*Passage shown:*
◇ ◇ ◇ ◇ ◇ ◇ ◇

On the POR-15… you need both POR-15 and Chassis Black !
POR-15 is a rust stopper and preventative but is UV sensitive.
Chassis Black goes over the POR-15 to stop UV deterioration.

The video: How To Solder 1/0 Gauge Ring Terminals - EXO's Best Cheap SPL Car Audio Wire EASY Install Tips - YouTube

Basically the soldering job is a good, heat the lug not the cable, move the heat as close as necessary to get the solder to sink in the wire BUT, with me there is always a but.
The lug should be crimped on first creating a good mechanical bond. The Reason for this is simple if for some reason your cable heat up to a point to melt the solder the or the wire and solder separate from the lug, you will have an open wire with battery current in it or no power at all.
With the mechanical bond, even if the solder lets go, the wire will remain in the lug.
Only apply the heat that is necessary do not over heat the lug/wire combo, if the wire sheathing start to move or bubble, there is too much heat.

◇ ◇ ◇ ◇ ◇ ◇ ◇

*Work instructions:*
1 – Decide whether each statement agrees with the passage on POR-15 and soldering, answering yes or no and quoting the words from the passage that settle it: (a) POR-15 is sensitive to UV light; (b) the lug should be soldered before it is crimped; (c) bubbling of the wire sheathing means too much heat is being applied.
2 – Proceed with the passage on POR-15 and soldering, picking up after its last sentence.
The listing after this passage is not needed.

*Dataset records:*
◇ ◇ ◇ ◇ ◇ ◇ ◇

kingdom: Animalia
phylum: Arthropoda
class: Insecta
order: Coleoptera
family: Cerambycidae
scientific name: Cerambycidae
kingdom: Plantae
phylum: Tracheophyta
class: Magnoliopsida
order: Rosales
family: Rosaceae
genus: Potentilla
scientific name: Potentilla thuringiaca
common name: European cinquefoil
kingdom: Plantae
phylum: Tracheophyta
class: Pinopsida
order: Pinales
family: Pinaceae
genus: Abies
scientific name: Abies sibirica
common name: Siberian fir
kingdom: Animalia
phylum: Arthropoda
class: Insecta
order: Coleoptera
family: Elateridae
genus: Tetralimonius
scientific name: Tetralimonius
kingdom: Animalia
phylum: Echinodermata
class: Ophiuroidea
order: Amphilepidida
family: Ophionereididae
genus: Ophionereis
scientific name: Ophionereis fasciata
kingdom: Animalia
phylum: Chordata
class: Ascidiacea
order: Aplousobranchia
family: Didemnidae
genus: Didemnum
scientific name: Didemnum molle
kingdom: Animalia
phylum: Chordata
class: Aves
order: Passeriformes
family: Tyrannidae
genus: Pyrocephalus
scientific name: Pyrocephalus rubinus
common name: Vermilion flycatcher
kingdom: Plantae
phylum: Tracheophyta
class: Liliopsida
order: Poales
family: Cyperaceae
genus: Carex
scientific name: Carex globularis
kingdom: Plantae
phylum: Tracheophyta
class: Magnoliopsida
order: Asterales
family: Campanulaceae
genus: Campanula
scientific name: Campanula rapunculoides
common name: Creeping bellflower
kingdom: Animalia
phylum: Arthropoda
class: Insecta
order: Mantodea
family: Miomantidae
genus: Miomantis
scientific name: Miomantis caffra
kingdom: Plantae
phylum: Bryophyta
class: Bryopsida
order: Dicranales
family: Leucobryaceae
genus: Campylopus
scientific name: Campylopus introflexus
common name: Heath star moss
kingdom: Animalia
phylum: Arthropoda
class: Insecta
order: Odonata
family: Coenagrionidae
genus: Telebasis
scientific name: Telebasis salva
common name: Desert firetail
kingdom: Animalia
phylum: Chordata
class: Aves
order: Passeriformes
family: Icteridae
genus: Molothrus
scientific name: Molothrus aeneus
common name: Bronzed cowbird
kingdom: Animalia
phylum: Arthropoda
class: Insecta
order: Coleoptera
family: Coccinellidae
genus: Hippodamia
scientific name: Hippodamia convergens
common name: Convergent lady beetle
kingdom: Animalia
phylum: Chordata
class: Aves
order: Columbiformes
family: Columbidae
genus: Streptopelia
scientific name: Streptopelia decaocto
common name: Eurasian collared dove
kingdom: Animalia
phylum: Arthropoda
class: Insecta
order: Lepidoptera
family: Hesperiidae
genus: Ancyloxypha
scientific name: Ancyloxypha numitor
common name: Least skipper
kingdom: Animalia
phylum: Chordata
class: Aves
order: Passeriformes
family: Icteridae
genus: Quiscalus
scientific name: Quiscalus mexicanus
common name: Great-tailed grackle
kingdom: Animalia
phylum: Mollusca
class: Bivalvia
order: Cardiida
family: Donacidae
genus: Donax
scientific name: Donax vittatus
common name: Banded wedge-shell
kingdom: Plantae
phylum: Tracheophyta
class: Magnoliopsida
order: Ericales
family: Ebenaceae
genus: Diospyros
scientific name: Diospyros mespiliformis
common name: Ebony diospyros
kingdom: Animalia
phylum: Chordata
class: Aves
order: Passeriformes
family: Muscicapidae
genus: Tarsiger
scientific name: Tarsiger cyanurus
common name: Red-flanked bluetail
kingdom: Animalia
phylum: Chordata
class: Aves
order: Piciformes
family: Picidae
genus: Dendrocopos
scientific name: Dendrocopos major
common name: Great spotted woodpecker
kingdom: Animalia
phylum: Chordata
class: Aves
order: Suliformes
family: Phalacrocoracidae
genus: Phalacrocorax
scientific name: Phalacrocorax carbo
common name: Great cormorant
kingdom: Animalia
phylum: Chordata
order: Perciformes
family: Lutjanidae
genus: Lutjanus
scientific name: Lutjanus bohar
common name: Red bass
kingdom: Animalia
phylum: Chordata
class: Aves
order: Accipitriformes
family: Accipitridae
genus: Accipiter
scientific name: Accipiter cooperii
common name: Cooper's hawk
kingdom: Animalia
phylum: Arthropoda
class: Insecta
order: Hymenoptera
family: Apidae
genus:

◇ ◇ ◇ ◇ ◇ ◇ ◇

*Task answers:*
1 –
(a) Yes: "POR-15 is a rust stopper and preventative but is UV sensitive."
(b) No: "The lug should be crimped on first creating a good mechanical bond."
(c) Yes: "if the wire sheathing start to move or bubble, there is too much heat."

2 –
Now to pick it apart from a Quality Engineering Point of view, the wire should come through the lug slightly, maybe ⅛” or a little more, the solder is a silver based solder but get as much silver in it as you can afford and are able to heat up, silver solder need more heat, allow the solder to flow inward around the wires or as the clip stated “be absorbed by the wire”, this will get you the best contact area but you do not want the solder to be ABSORBED beyond the lug.
On smaller wires more than larger ones if the solder is absorbed too far in the wire it will be too stiff and may be brittle enough to break over time.
Don’t forget to put on the heat shrink and keep it away from the heated area until it has cooled and use or replace the covering that comes with the lugs, with some heat Shrink that has adhesive inside and use thick walled Heat Shrink.

Also, gold connector are not necessary and probably cost more than standard lugs and are usually thinner, get a good HD Zinc plated lug, the standard lugs are thicker and you want HD when you have a battery with 1000 CCA and use a Non-Corrosive - Conductive Paste when bolting up the lugs.

When using a heavy walled adhesive type heat shrink you also seal and reenforce the cable/lug setup, good for the cables.

AND don’t forget to crimp the wire in the lug… lol.
You will need a heavy duty crimper but they can be rented if necessary.

Luck on getting home and getting the parts and the project started.

Have a good holiday.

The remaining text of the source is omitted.